Dell Fights To Maintain Share
0Overall Score

Direct vendor Dell Australia is fighting back in the fourth quarter as third placed Acer threatens to over take it in the client PC stakes.

Dell Computer Australia is discounting heavily in November and December targeting business and consumers with heavy discounts across arrange of machines and display products. A series of special deals run over short periods seems designed to clear out older components suggesting either an inventory build up or some special pricing obtained from component vendors including Intel.

Low system prices using slightly dated processors are proving a boon for buyers, while price cutting on large LCD displays could attract holiday shoppers looking for well priced large format PC monitors.
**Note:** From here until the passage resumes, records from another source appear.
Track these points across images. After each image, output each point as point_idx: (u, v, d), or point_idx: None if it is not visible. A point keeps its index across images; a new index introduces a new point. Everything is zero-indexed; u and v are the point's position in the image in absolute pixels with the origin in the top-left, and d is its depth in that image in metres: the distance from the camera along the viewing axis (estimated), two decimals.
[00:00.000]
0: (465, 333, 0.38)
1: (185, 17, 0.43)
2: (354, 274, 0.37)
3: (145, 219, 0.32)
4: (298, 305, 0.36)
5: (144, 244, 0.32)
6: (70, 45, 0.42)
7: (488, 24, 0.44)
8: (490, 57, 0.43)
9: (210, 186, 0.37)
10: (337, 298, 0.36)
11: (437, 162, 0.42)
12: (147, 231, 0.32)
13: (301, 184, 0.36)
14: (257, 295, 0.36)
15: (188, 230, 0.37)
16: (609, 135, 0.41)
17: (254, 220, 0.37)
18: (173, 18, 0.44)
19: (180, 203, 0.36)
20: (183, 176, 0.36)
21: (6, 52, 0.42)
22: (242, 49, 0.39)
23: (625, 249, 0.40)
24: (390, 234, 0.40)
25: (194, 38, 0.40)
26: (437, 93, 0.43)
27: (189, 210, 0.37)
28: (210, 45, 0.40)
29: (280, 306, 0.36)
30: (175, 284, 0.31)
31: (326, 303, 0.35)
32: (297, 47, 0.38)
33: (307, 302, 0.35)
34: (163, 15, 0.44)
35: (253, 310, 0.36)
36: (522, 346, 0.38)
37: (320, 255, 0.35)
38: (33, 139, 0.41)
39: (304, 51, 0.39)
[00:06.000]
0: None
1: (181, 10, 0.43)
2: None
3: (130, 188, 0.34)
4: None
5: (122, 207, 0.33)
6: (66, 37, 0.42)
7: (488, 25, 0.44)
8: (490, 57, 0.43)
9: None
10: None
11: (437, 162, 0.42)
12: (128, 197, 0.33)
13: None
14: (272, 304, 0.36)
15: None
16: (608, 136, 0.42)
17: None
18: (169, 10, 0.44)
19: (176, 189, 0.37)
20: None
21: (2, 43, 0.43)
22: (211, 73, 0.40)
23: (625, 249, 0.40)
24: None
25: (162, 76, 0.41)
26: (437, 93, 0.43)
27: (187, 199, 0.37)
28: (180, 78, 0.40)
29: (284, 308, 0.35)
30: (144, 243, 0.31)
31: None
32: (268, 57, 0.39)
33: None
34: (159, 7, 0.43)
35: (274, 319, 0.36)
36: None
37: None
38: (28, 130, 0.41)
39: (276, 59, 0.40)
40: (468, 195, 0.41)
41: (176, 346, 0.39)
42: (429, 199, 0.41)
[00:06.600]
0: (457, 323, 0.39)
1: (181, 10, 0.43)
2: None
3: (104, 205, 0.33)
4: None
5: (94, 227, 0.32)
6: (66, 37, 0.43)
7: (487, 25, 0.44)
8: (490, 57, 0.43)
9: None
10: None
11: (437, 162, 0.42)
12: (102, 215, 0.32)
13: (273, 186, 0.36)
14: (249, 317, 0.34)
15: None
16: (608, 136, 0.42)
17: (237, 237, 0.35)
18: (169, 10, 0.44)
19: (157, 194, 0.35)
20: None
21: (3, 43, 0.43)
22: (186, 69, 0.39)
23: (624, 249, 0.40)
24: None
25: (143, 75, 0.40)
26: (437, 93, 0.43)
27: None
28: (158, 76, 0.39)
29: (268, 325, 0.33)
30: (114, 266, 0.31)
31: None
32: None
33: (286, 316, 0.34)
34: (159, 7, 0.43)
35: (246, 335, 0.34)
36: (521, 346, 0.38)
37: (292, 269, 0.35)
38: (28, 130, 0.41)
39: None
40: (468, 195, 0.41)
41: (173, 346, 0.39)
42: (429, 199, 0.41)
The aggressive pricing comes after a 3rd Quarter pasting from number three player Acer Computers, which gained marketshare on the direct vendor in the desktop and notebook space. Dell is also under pressure from the increased number of notebook players including ASUS and BenQ which entered the market last year.

IDC PC hardware analyst Michael Sager said that Dell’s aggressive market stance was not that unusual with at least one vendor or another typically attacking the market each quarter. “In any given quarter you will find that one of the vendors is heavily discounting,” he said. “It’s often either Acer or Dell.”

This Quarter it is Dell.

Sager said IDC Australia’s quarterly tracker results for Q3 2005 were recently finalised and indicated that on a marketshare basis Dell had suffered something of a set back, but is still holding second place in the rankings.
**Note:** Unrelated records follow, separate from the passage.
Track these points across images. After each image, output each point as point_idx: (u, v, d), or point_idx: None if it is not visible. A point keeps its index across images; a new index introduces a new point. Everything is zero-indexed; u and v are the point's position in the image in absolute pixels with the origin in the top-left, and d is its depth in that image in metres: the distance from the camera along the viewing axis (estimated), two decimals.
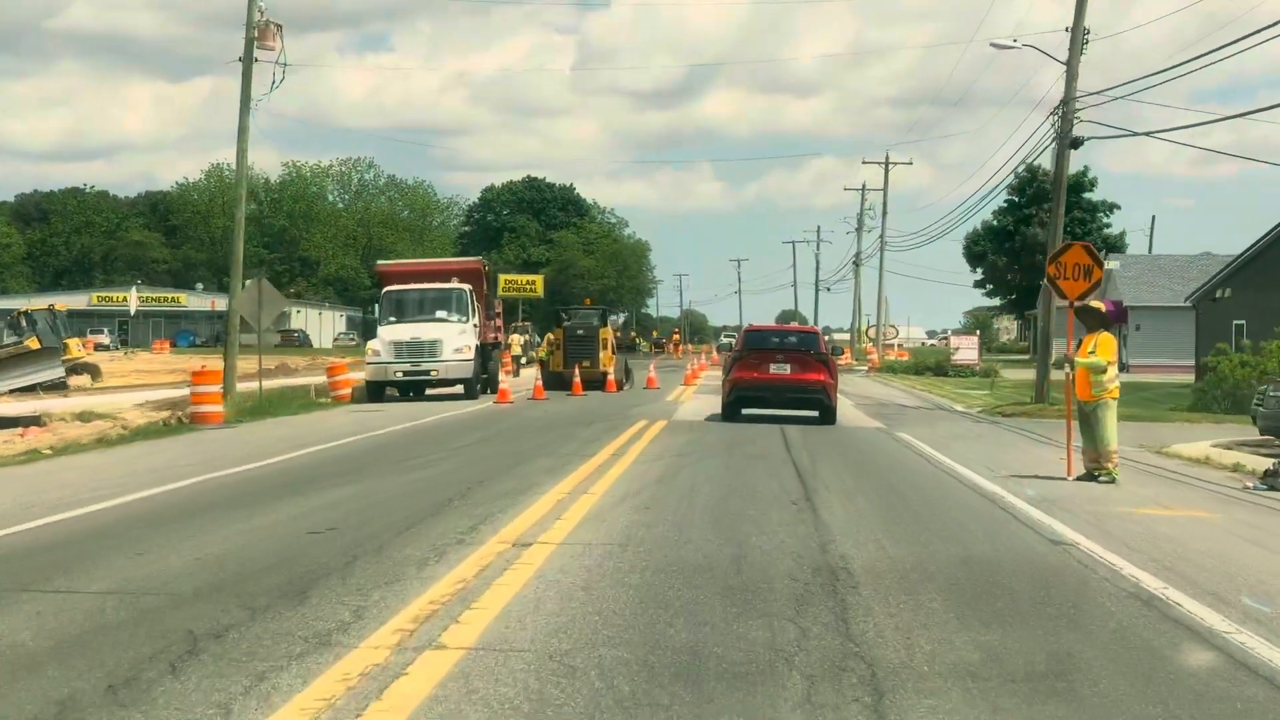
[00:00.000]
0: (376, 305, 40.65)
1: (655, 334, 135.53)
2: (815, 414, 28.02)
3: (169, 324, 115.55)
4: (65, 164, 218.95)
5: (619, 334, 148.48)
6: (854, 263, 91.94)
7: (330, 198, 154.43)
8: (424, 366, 35.35)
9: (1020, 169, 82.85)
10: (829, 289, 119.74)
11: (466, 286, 37.13)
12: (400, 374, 35.41)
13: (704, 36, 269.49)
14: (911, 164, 78.11)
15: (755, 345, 28.95)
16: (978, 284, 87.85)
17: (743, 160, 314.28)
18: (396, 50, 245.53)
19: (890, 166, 76.35)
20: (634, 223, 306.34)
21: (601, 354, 40.77)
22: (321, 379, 38.92)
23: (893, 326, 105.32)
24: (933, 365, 63.38)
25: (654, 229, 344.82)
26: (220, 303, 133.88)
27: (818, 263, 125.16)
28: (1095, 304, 17.93)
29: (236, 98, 35.94)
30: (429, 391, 36.87)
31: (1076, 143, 33.25)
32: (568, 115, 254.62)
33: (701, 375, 55.75)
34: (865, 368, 69.28)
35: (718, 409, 29.45)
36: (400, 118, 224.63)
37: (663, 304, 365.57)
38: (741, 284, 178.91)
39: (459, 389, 36.13)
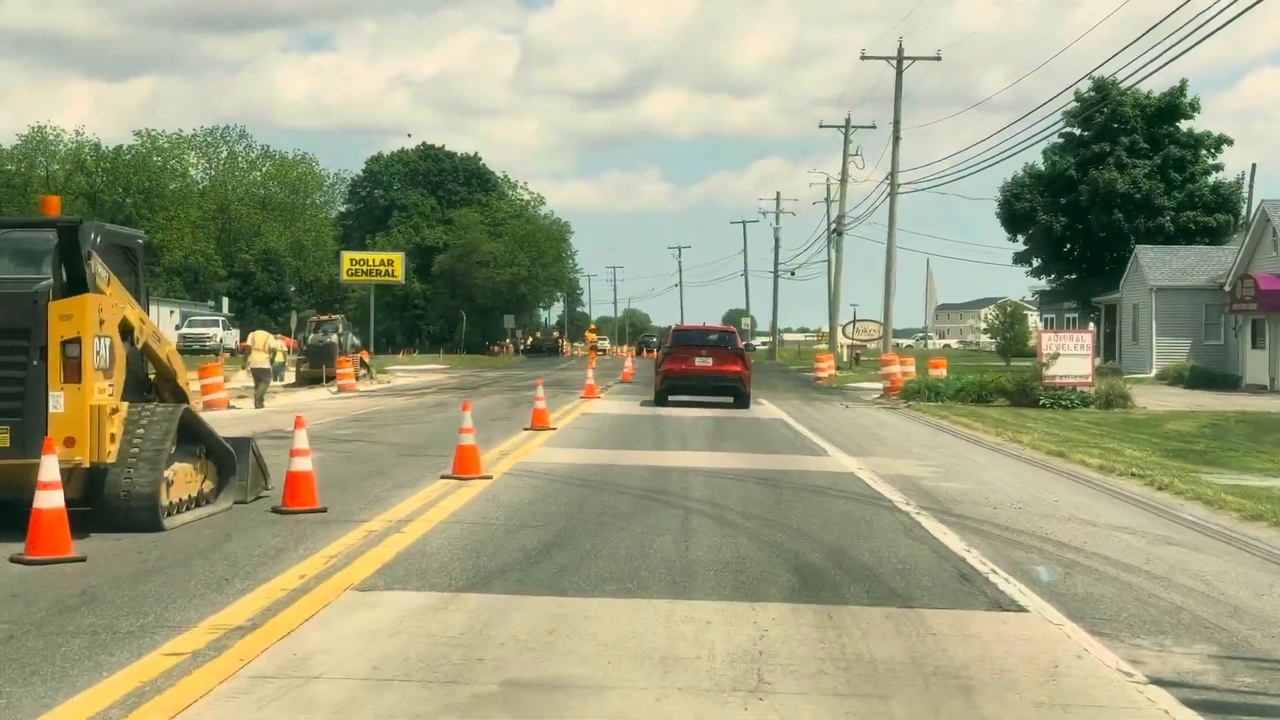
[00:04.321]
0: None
1: (533, 337, 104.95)
2: (730, 399, 29.73)
3: None
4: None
5: (539, 336, 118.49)
6: (834, 230, 61.64)
7: (195, 173, 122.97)
8: None
9: (1084, 88, 53.23)
10: (792, 274, 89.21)
11: None
12: None
13: (649, 38, 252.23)
14: (940, 58, 48.31)
15: (682, 343, 31.48)
16: (1020, 257, 57.58)
17: (688, 161, 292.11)
18: (339, 50, 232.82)
19: (905, 64, 46.11)
20: (575, 221, 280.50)
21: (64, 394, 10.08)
22: None
23: (876, 323, 75.46)
24: (1011, 387, 33.26)
25: (596, 227, 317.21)
26: None
27: (777, 241, 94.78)
28: None
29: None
30: None
31: None
32: (510, 115, 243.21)
33: (582, 412, 25.70)
34: (879, 387, 39.07)
35: None
36: (341, 118, 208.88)
37: (598, 300, 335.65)
38: (683, 275, 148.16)
39: None
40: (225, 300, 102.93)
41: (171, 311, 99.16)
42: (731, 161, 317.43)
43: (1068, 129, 55.53)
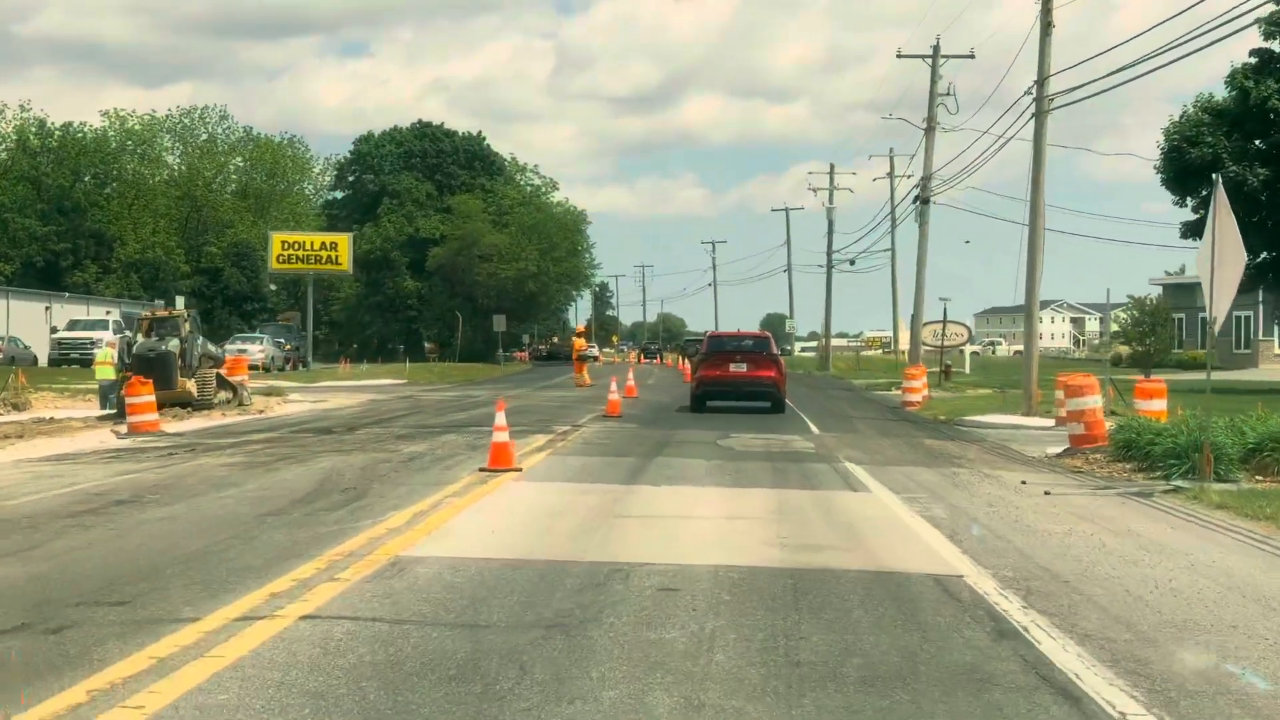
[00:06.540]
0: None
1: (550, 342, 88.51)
2: (767, 404, 29.56)
3: None
4: None
5: (554, 341, 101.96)
6: (918, 199, 44.42)
7: (171, 159, 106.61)
8: None
9: None
10: (851, 263, 70.98)
11: None
12: None
13: (684, 43, 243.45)
14: None
15: (717, 349, 31.01)
16: (1189, 229, 39.62)
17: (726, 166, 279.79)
18: (376, 56, 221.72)
19: None
20: (612, 226, 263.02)
21: None
22: None
23: (962, 325, 58.06)
24: None
25: (632, 231, 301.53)
26: None
27: (830, 224, 77.04)
28: None
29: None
30: None
31: None
32: (547, 120, 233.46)
33: (390, 555, 8.25)
34: (1032, 425, 21.72)
35: None
36: (376, 123, 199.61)
37: (633, 302, 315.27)
38: (718, 273, 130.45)
39: None
40: (180, 299, 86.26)
41: (108, 311, 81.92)
42: (769, 165, 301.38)
43: (1263, 45, 38.09)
“Dell have very high growth expectations,” said Sager. “They have been second for a long time.”

But Sager said the latest results showed that Dell lost ground to number one player Hewlett Packard over the past year. In third Quarter 2004 Dell was only 2.5 per cent behind HP, in this year’s 3rd Quarter that margin had blown out to 4.3 per cent (for servers, desktops and notebooks combined).
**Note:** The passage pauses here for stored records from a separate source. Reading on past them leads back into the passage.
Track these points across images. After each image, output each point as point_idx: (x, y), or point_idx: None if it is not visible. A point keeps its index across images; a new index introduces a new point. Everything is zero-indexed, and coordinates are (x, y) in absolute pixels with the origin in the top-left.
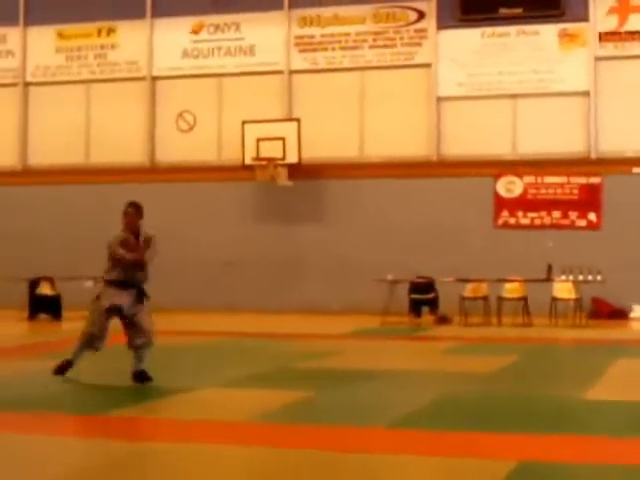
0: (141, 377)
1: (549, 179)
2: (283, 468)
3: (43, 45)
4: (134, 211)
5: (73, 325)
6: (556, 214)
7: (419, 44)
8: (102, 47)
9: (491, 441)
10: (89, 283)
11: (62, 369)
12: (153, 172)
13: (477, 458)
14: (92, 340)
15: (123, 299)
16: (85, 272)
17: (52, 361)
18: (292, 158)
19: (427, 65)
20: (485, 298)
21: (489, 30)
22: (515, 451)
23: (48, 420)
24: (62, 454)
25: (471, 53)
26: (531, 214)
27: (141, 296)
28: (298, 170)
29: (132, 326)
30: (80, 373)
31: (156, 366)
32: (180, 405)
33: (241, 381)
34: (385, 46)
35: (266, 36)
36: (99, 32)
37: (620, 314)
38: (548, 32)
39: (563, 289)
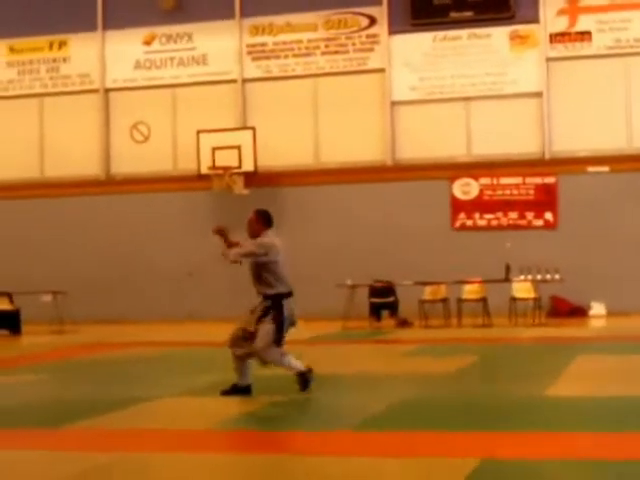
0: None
1: (504, 180)
2: (245, 474)
3: None
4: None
5: (32, 339)
6: (513, 215)
7: (371, 49)
8: (54, 60)
9: (453, 440)
10: (47, 297)
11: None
12: (109, 184)
13: (440, 457)
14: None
15: None
16: (43, 286)
17: (11, 377)
18: (248, 166)
19: (380, 70)
20: (444, 300)
21: (440, 34)
22: (477, 449)
23: (6, 435)
24: (21, 468)
25: (423, 57)
26: (488, 215)
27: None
28: (254, 178)
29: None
30: (39, 386)
31: (117, 377)
32: (140, 415)
33: (201, 389)
34: (337, 52)
35: (218, 45)
36: (51, 45)
37: (579, 312)
38: (499, 34)
39: (522, 289)
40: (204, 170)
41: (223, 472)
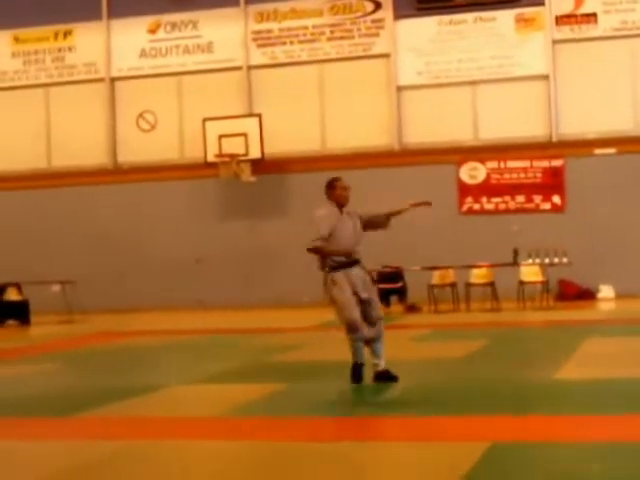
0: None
1: (512, 164)
2: (260, 460)
3: None
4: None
5: (41, 330)
6: (520, 198)
7: (377, 34)
8: (59, 50)
9: (465, 424)
10: (56, 287)
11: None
12: (116, 173)
13: (451, 441)
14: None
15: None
16: (51, 276)
17: (20, 367)
18: (255, 153)
19: (386, 55)
20: (453, 285)
21: (446, 18)
22: (489, 432)
23: (22, 425)
24: (37, 458)
25: (429, 41)
26: (495, 199)
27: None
28: (261, 165)
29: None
30: (49, 376)
31: (127, 365)
32: (151, 403)
33: (214, 377)
34: (343, 38)
35: (224, 32)
36: (56, 35)
37: (587, 295)
38: (505, 17)
39: (530, 272)
40: (211, 158)
41: (234, 459)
At the same time, Acer has closed the gap between third and second, shrinking the numbers from 4.5 percent a year ago (Q3 2004) to just 1.8 per cent (for servers, desktops and notebooks combined), said Sager.

Globally the company is in great shape, but not good enough for Chief Executive Officer, Kevin Rollins. Announcing Q3 results in the US which showed Dell had record shipments of 9.2 million units worldwide in the quarter, a 36% growth in its fledgling services business (to US$1.2 billion) and revenues of US$13.9 for the three months, Rollins said: “Our operating performance was again exceptional by any comparable measure. However, we hold ourselves to higher standards.”

This has prompted the company to layoff 1000 staff in the US. It has also turned to discount retailer Costco to help it clear out older model desktops and laptops. Dell’s consumer business is suffering from its insistence on Intel only platforms at a time when AMD is enjoying runaway success in the desktop and media centre market of North America.

Though Corporate Communications Manager for Dell Australia, Paul McKeon, denied there had been any redundancies locally, several Aussie staffers have reportedly left the company recently.